• **YOUR INSTRUCTIONS**: Can you write out the text of these entries again, replacing every "Search" with "Find" and changing nothing else? Leave the pictures out of your answer.
§
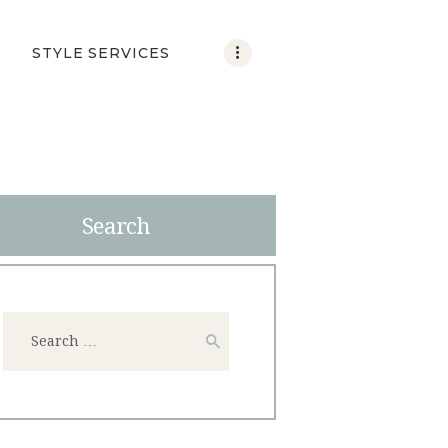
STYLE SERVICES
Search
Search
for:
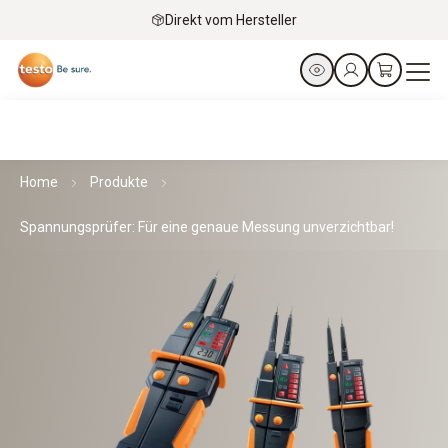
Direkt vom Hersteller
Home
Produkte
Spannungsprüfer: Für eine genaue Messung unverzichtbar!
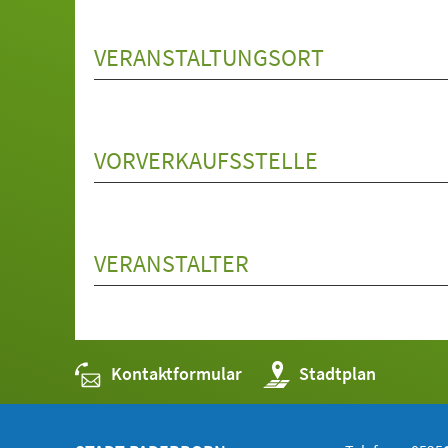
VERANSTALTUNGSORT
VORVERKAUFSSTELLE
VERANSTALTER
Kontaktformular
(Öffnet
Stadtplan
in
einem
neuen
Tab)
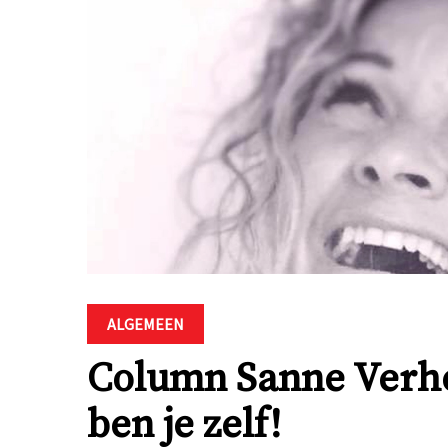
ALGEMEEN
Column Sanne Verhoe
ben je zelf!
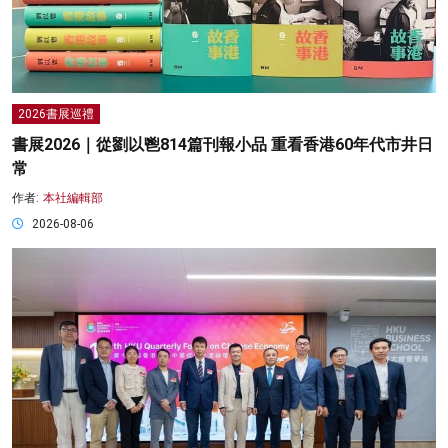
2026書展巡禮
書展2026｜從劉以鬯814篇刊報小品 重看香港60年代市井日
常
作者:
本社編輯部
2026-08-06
§
• **EXERCISE ANSWER**:
STYLE SERVICES
Find
Find
for:
Direkt vom Hersteller
Home
Produkte
Spannungsprüfer: Für eine genaue Messung unverzichtbar!
VERANSTALTUNGSORT
VORVERKAUFSSTELLE
VERANSTALTER
Kontaktformular
(Öffnet
Stadtplan
in
einem
neuen
Tab)
ALGEMEEN
Column Sanne Verhoe
ben je zelf!
2026書展巡禮
書展2026｜從劉以鬯814篇刊報小品 重看香港60年代市井日
常
作者:
本社編輯部
2026-08-06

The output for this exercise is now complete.